Le 24 mars 2016, l’affaire du soldat israélien, Elor Azaria, celui qui avait achevé un terroriste palestinien gisant au sol à Hébron, a préoccupé sans relâche l’opinion israélienne et internationale. Jamais dans l’histoire de Tsahal un procès n’a provoqué tant d’émotion et de polémique publique. Le procès avait duré plus de 9 mois. Trois juges militaires avaient justifié, dans un long réquisitoire de cent pages, pourquoi le soldat a été accusé d’homicide volontaire. Ils avaient réfuté en bloc les arguments des avocats de la défense. Cette affaire comme celle d’aujourd’hui a été également manipulée par les partis politiques de tous bords. Elles concernent de nombreux aspects de notre vie quotidienne, et notamment notre combat contre le terrorisme, la conduite des soldats dans les Territoires, les valeurs de Tsahal, les enquêtes des ONG, la justice militaire, le rôle de la presse, mais aussi l’avenir des relations du peuple israélien avec son armée. Depuis le 7 octobre 2023 la confiance aveugle à l’égard des généraux s’est vraiment détériorée.
Dans un pays démocratique, il existe des lois fondamentales que chacun doit respecter et surtout appliquer à la lettre. Ce n’est ni dans les colonnes d’un journal, ni à la télévision ou dans une manifestation de rue que le verdict devrait être prononcé.
La procureure générale de l’armée a eu tort de divulguer des informations à la presse pour contrer, selon elle, une propagande mensongère dirigée contre les autorités militaires chargées de l’application de la loi. Malgré sa démission elle devra être jugée comme chaque citoyen.
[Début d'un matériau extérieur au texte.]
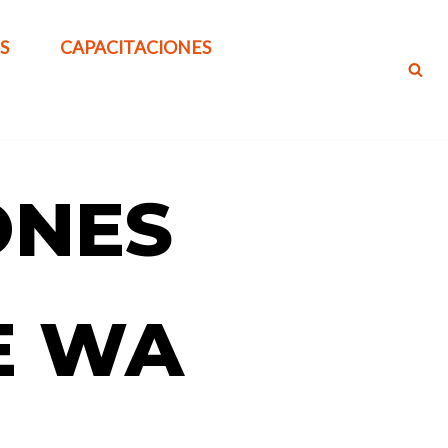
S
CAPACITACIONES
ONES
E WA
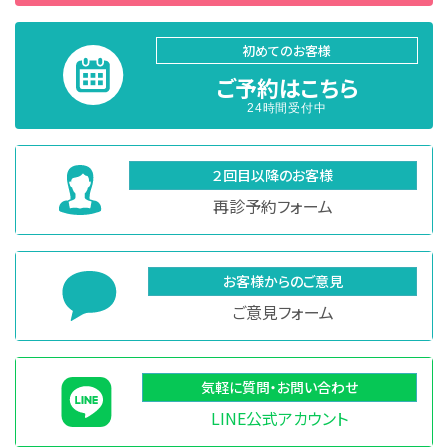
初めてのお客様
ご予約はこちら
24時間受付中
２回目以降のお客様
再診予約フォーム
お客様からのご意見
ご意見フォーム
気軽に質問・お問い合わせ
LINE公式アカウント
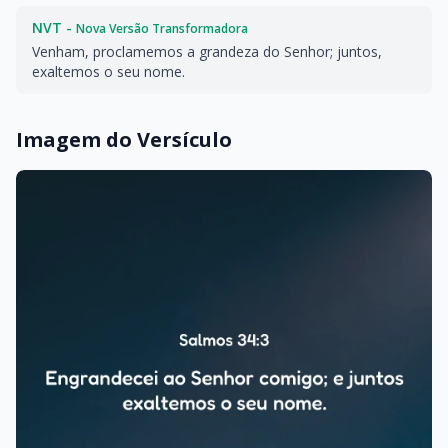
NVT -
Nova Versão Transformadora
Venham, proclamemos a grandeza do Senhor; juntos,
exaltemos o seu nome.
Imagem do Versículo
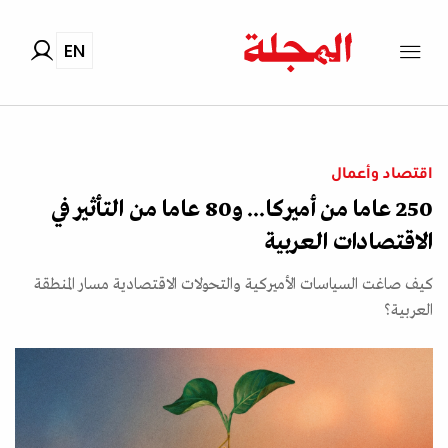
EN
اقتصاد وأعمال
250 عاما من أميركا... و80 عاما من التأثير في
الاقتصادات العربية
كيف صاغت السياسات الأميركية والتحولات الاقتصادية مسار المنطقة
العربية؟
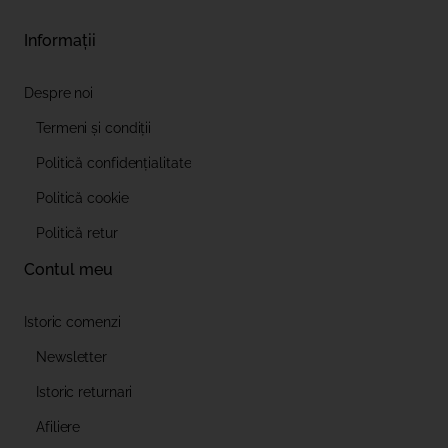
Informații
Despre noi
Termeni și condiții
Politică confidențialitate
Politică cookie
Politică retur
Contul meu
Istoric comenzi
Newsletter
Istoric returnari
Afiliere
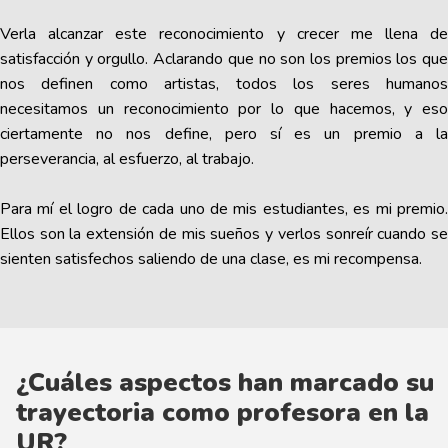
Verla alcanzar este reconocimiento y crecer me llena de
satisfacción y orgullo. Aclarando que no son los premios los que
nos definen como artistas, todos los seres humanos
necesitamos un reconocimiento por lo que hacemos, y eso
ciertamente no nos define, pero sí es un premio a la
perseverancia, al esfuerzo, al trabajo.
Para mí el logro de cada uno de mis estudiantes, es mi premio.
Ellos son la extensión de mis sueños y verlos sonreír cuando se
sienten satisfechos saliendo de una clase, es mi recompensa.
¿Cuáles aspectos han marcado su
trayectoria como profesora en la
UR?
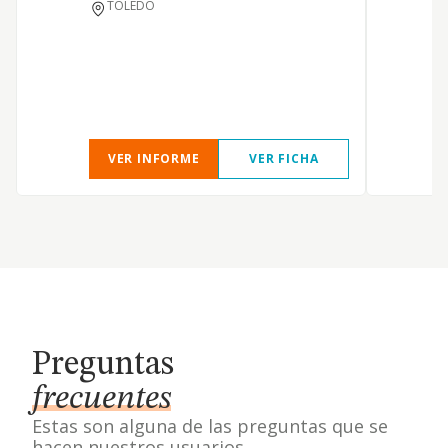
TOLEDO
VER INFORME
VER FICHA
Preguntas
frecuentes
Estas son alguna de las preguntas que se
hacen nuestros usuarios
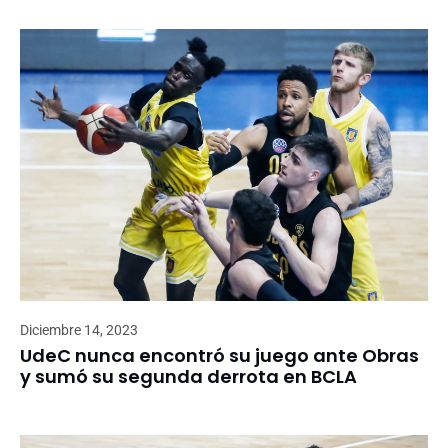
Diciembre 14, 2023
UdeC nunca encontró su juego ante Obras
y sumó su segunda derrota en BCLA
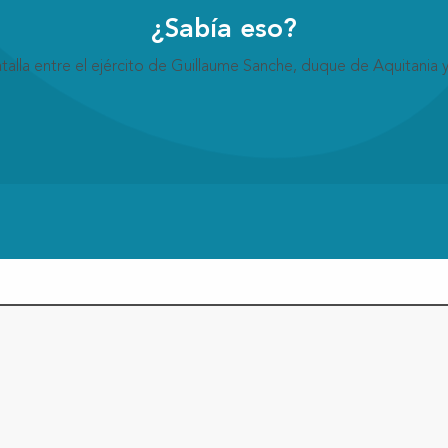
¿Sabía eso?
talla entre el ejército de Guillaume Sanche, duque de Aquitania 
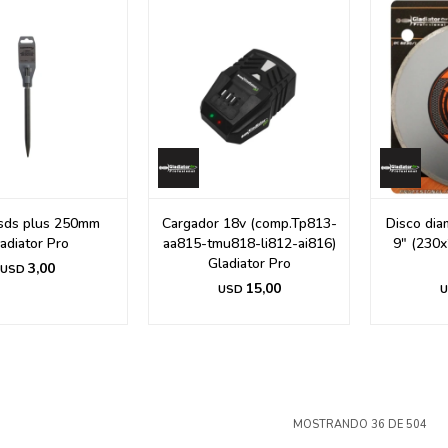
 sds plus 250mm
Cargador 18v (comp.Tp813-
Disco dia
adiator Pro
aa815-tmu818-li812-ai816)
9" (230x
Gladiator Pro
3,00
USD
15,00
USD
U
MOSTRANDO
36
DE
504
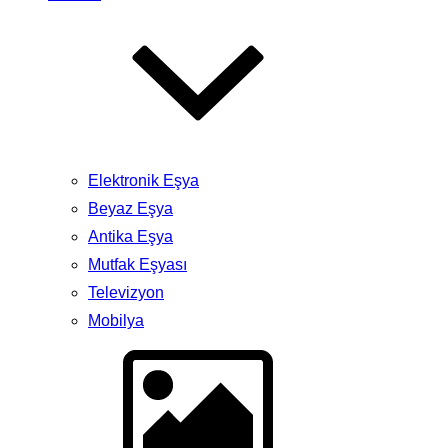
Elektronik Eşya
Beyaz Eşya
Antika Eşya
Mutfak Eşyası
Televizyon
Mobilya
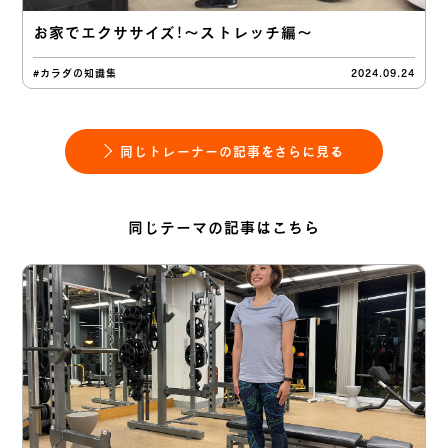
お家でエクササイズ！〜ストレッチ編〜
#カラダの知識集
2024.09.24
同じトレーナーの記事をさらに見る
同じテーマの記事はこちら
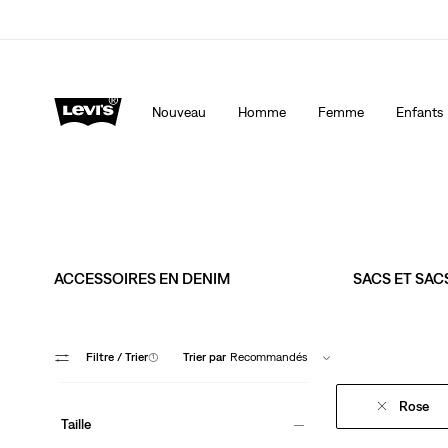
Levi's App. Le meilleur de Levi’s®, sur mesure, spécialemen
Détails
Nouveau
Homme
Femme
Enfants
ACCESSOIRES EN DENIM
SACS ET SAC
Filtre
/ Trier
(1)
Trier par
Recommandés
Rose
Taille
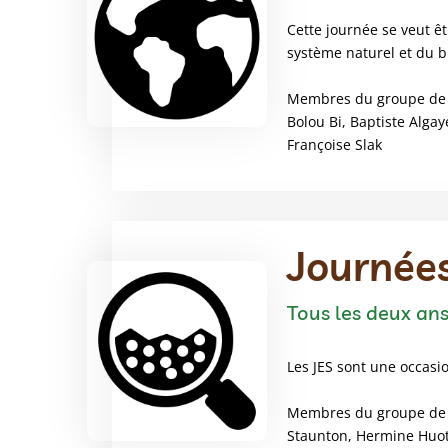
Cette journée se veut ê
système naturel et du b
Membres du groupe de tr
Bolou Bi, Baptiste Alga
Françoise Slak
Journées
Tous les deux ans
Les JES sont une occasi
Membres du groupe de tr
Staunton, Hermine Huo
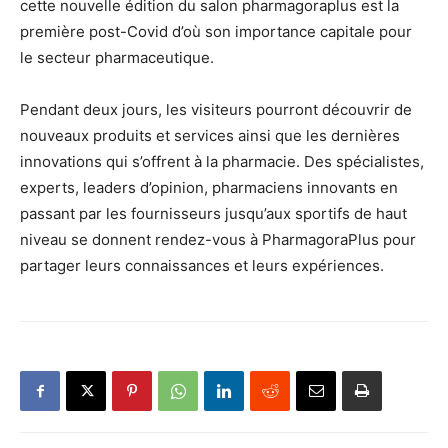
cette nouvelle édition du salon pharmagoraplus est la
première post-Covid d’où son importance capitale pour
le secteur pharmaceutique.
Pendant deux jours, les visiteurs pourront découvrir de
nouveaux produits et services ainsi que les dernières
innovations qui s’offrent à la pharmacie. Des spécialistes,
experts, leaders d’opinion, pharmaciens innovants en
passant par les fournisseurs jusqu’aux sportifs de haut
niveau se donnent rendez-vous à PharmagoraPlus pour
partager leurs connaissances et leurs expériences.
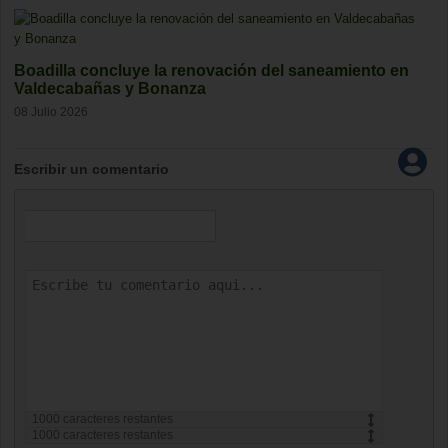
Boadilla concluye la renovación del saneamiento en
Valdecabañas y Bonanza
08 Julio 2026
Escribir un comentario
1000
caracteres restantes
1000
caracteres restantes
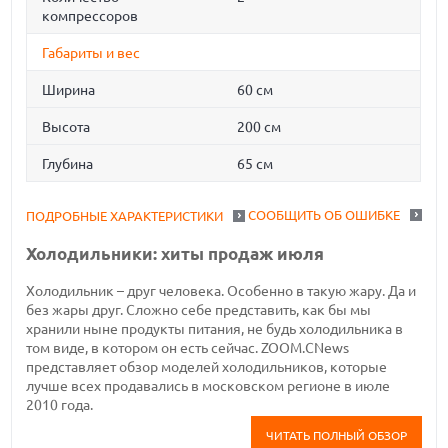
компрессоров
Габариты и вес
Ширина
60 см
Высота
200 см
Глубина
65 см
СООБЩИТЬ ОБ ОШИБКЕ
ПОДРОБНЫЕ ХАРАКТЕРИСТИКИ
Холодильники: хиты продаж июля
Холодильник – друг человека. Особенно в такую жару. Да и
без жары друг. Сложно себе представить, как бы мы
хранили ныне продукты питания, не будь холодильника в
том виде, в котором он есть сейчас. ZOOM.CNews
представляет обзор моделей холодильников, которые
лучше всех продавались в московском регионе в июле
2010 года.
ЧИТАТЬ ПОЛНЫЙ ОБЗОР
La diffusion de cette vidéo a provoqué un tollé international et des préjudices graves à l’encontre des soldats de Tsahal au moment même où Israël combattait sur plusieurs fronts.
C’est clair l’état de droit doit être respecter au sein de l’armée israélienne mais il est interdit aux officiers supérieurs de prendre des décisions basées sur des opinions purement personnelles ou politiques. Tsahal devra toujours mener une enquête profonde et équitable et respecter les lois et l’éthique.
Dans ce contexte politiquement explosif, le projet de loi sur la peine de mort aux terroristes devra être débattu à la Knesset dans un intérêt purement dissuasif et sécuritaire en évitant démagogie et populisme pour des raisons électorales.